Based on the observed values, the signup rates are:

  • Mailer 1 (Low Cost): 32.8% signup rate
  • Mailer 2 (High Cost): 37.8% signup rate

From this, we can see that the higher cost mailer does lead to a higher signup rate. The results from our Chi-Square Test will provide us more information about how confident we can be that this difference is robust, or if it might have occured by chance.

We have a Chi-Square Statistic of 1.94 and a p-value of 0.16. The critical value for our specified Acceptance Criteria of 0.05 is 3.84.

Note: The Chi-Square Test is run with the correction parameter set to False. This denotes the application of the Yates Correction when your Degrees of Freedom are equal to 1. In this situation, the correction helps to avoid overestimating statistical significance.



Analysing The Results

With a p-value of 0.16 exceeding the 0.05 acceptance criteria, we retain the Null Hypothesis and conclude that there is no significant difference between the signup rates of Mailer 1 and Mailer 2.

The Chi-Square statistic of 1.94 also fell below the 3.84 critical value, leading to the same conclusion.

To make this script more dynamic, we can create code to automatically interpret the results and explain the outcome:

# print the results (based on p-value)
if p_value <= acceptance_criteria:
    print(f"As our p-value of {p_value} is lower than our acceptance_criteria of {acceptance_criteria} - we reject the null hypothesis, and conclude that: {alternate_hypothesis}")
else:
    print(f"As our p-value of {p_value} is higher than our acceptance_criteria of {acceptance_criteria} - we retain the null hypothesis, and conclude that: {null_hypothesis}")

>> As our p-value of 0.16351 is higher than our acceptance_criteria of 0.05 - we retain the null hypothesis, and conclude that: "No relationship between mailer type and signup rate. They are independent."


# print the results (based on chi-square statistic)
if chi2_statistic >= critical_value:
    print(f"As our chi-square statistic of {chi2_statistic} is higher than our critical value of {critical_value} - we reject the null hypothesis, and conclude that: {alternate_hypothesis}")
else:
    print(f"As our chi-square statistic of {chi2_statistic} is lower than our critical value of {critical_value} - we retain the null hypothesis, and conclude that: {null_hypothesis}")
    
>> As our chi-square statistic of 1.9414 is lower than our critical value of 3.841458820694124 - we retain the null hypothesis, and conclude that: "No relationship between mailer type and signup rate. They are independent."

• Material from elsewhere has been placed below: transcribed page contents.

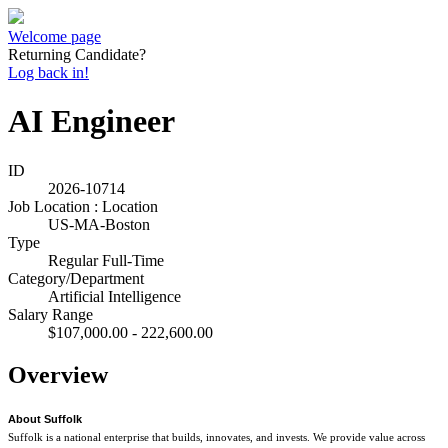
Welcome page
Returning Candidate?
Log back in!
AI Engineer
ID
2026-10714
Job Location : Location
US-MA-Boston
Type
Regular Full-Time
Category/Department
Artificial Intelligence
Salary Range
$107,000.00 - 222,600.00
Overview
About Suffolk
Suffolk is a national enterprise that builds, innovates, and invests. We provide value across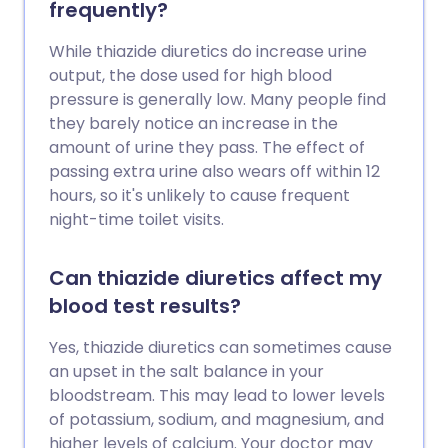
frequently?
While thiazide diuretics do increase urine
output, the dose used for high blood
pressure is generally low. Many people find
they barely notice an increase in the
amount of urine they pass. The effect of
passing extra urine also wears off within 12
hours, so it's unlikely to cause frequent
night-time toilet visits.
Can thiazide diuretics affect my
blood test results?
Yes, thiazide diuretics can sometimes cause
an upset in the salt balance in your
bloodstream. This may lead to lower levels
of potassium, sodium, and magnesium, and
higher levels of calcium. Your doctor may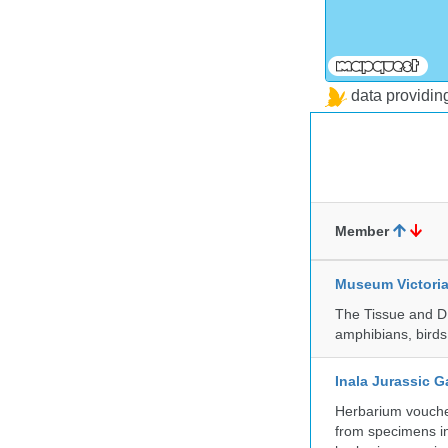
data providi
Member
Museum Victori
The Tissue and DN
amphibians, birds,
Inala Jurassic 
Herbarium vouche
from specimens in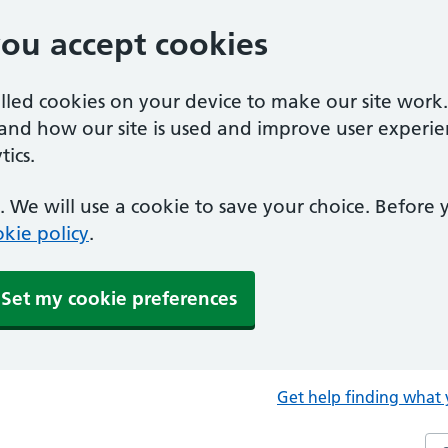
you accept cookies
alled cookies on your device to make our site work
tand how our site is used and improve user experie
ics.
 We will use a cookie to save your choice. Before
kie policy
.
Set my cookie preferences
Get help finding what 
Sea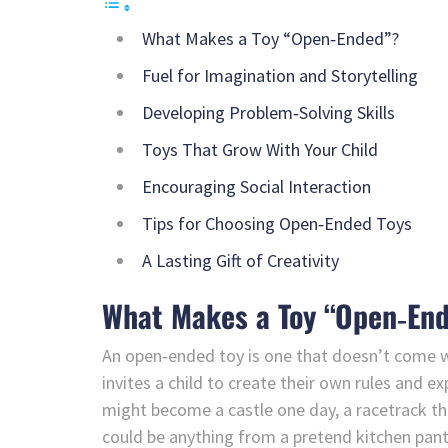
What Makes a Toy “Open‑Ended”?
Fuel for Imagination and Storytelling
Developing Problem‑Solving Skills
Toys That Grow With Your Child
Encouraging Social Interaction
Tips for Choosing Open‑Ended Toys
A Lasting Gift of Creativity
What Makes a Toy “Open‑En
An open‑ended toy is one that doesn’t come wit
invites a child to create their own rules and ex
might become a castle one day, a racetrack the
could be anything from a pretend kitchen pantr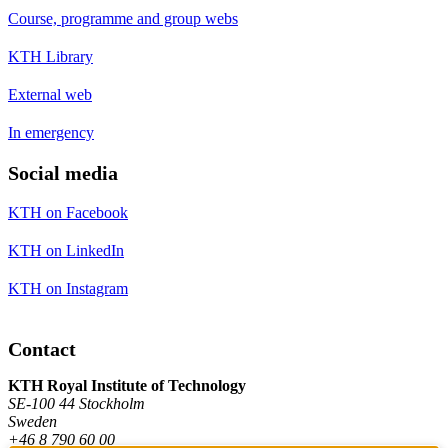
Course, programme and group webs
KTH Library
External web
In emergency
Social media
KTH on Facebook
KTH on LinkedIn
KTH on Instagram
Contact
KTH Royal Institute of Technology
SE-100 44 Stockholm
Sweden
+46 8 790 60 00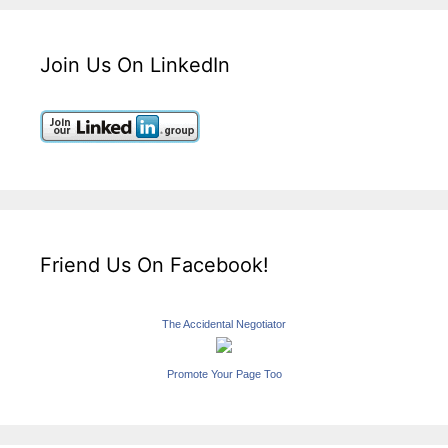
Join Us On LinkedIn
Friend Us On Facebook!
The Accidental Negotiator
Promote Your Page Too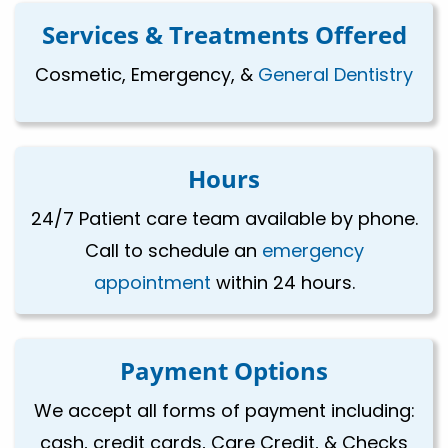
Services & Treatments Offered
Cosmetic, Emergency, &
General Dentistry
Hours
24/7 Patient care team available by phone.
Call to schedule an
emergency
appointment
within 24 hours.
Payment Options
We accept all forms of payment including:
cash, credit cards, Care Credit, & Checks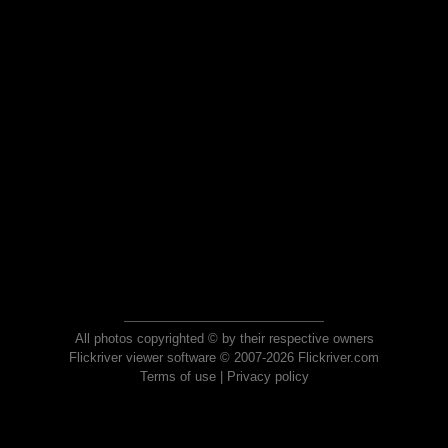
All photos copyrighted © by their respective owners
Flickriver viewer software © 2007-2026 Flickriver.com
Terms of use
|
Privacy policy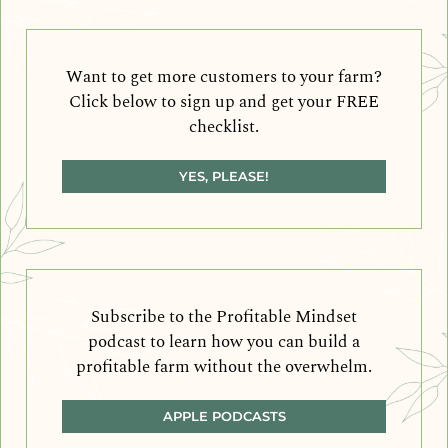
Want to get more customers to your farm?
Click below to sign up and get your FREE
checklist.
YES, PLEASE!
Subscribe to the Profitable Mindset
podcast to learn how you can build a
profitable farm without the overwhelm.
APPLE PODCASTS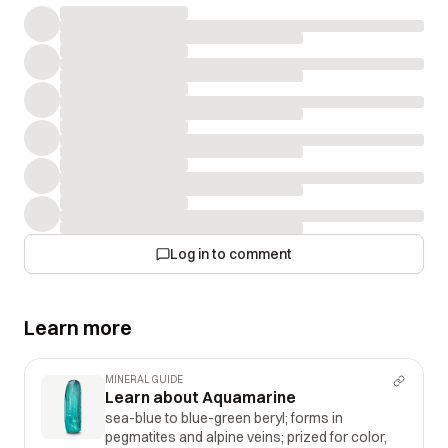
itself clarity and luster are the best we have seen it shines
like a diamond just truly an amazing find.
Log in to comment
Learn more
MINERAL GUIDE
Learn about Aquamarine
sea-blue to blue-green beryl; forms in
pegmatites and alpine veins; prized for color,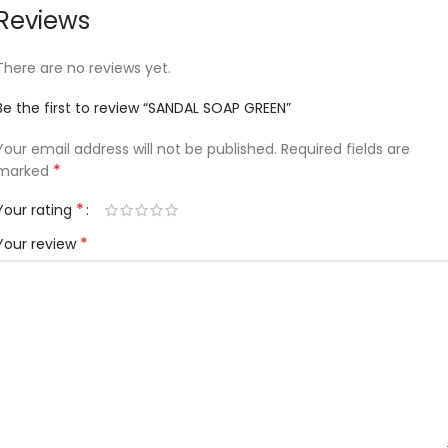
Reviews
There are no reviews yet.
Be the first to review “SANDAL SOAP GREEN”
Your email address will not be published.
Required fields are
*
marked
*
Your rating
*
Your review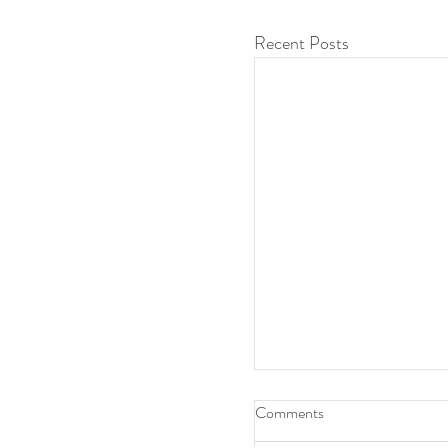
Recent Posts
Comments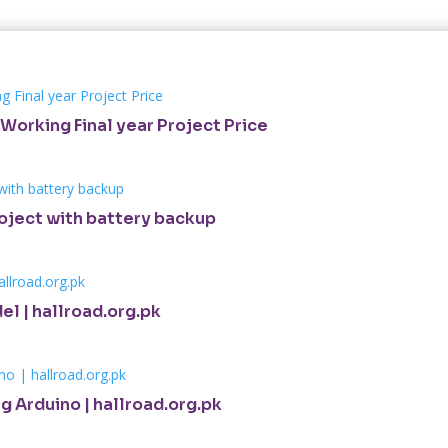
Working Final year Project Price
roject with battery backup
el | hallroad.org.pk
g Arduino | hallroad.org.pk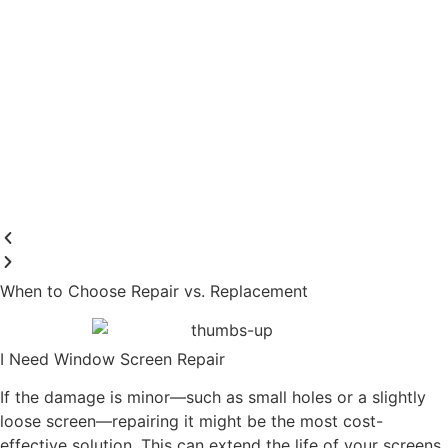
When to Choose Repair vs. Replacement
I Need Window Screen Repair
If the damage is minor—such as small holes or a slightly
loose screen—repairing it might be the most cost-
effective solution. This can extend the life of your screens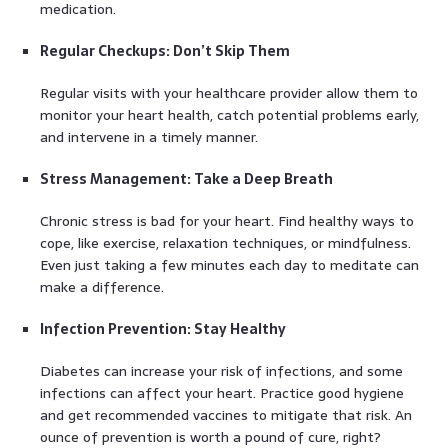
medication.
Regular Checkups: Don’t Skip Them
Regular visits with your healthcare provider allow them to
monitor your heart health, catch potential problems early,
and intervene in a timely manner.
Stress Management: Take a Deep Breath
Chronic stress is bad for your heart. Find healthy ways to
cope, like exercise, relaxation techniques, or mindfulness.
Even just taking a few minutes each day to meditate can
make a difference.
Infection Prevention: Stay Healthy
Diabetes can increase your risk of infections, and some
infections can affect your heart. Practice good hygiene
and get recommended vaccines to mitigate that risk. An
ounce of prevention is worth a pound of cure, right?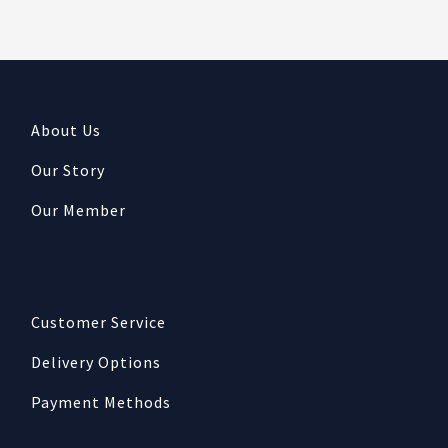
About Us
Our Story
Our Member
Customer Service
Delivery Options
Payment Methods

As we can see from the outputs of these print statements, although Mailer 2 had a higher observed rate, we do not have evidence of a statistically significant difference between the mailers based on this test.



Discussion

The client may have concluded higher cost mailers perform better, but our results found the difference was not statistically significant. Making decisions based solely on observed rates could lead to overspending without improving results.

Additional A/B testing over time may reveal more conclusive insights into mailer performance differences. For now, we cannot confirm a significant difference exists.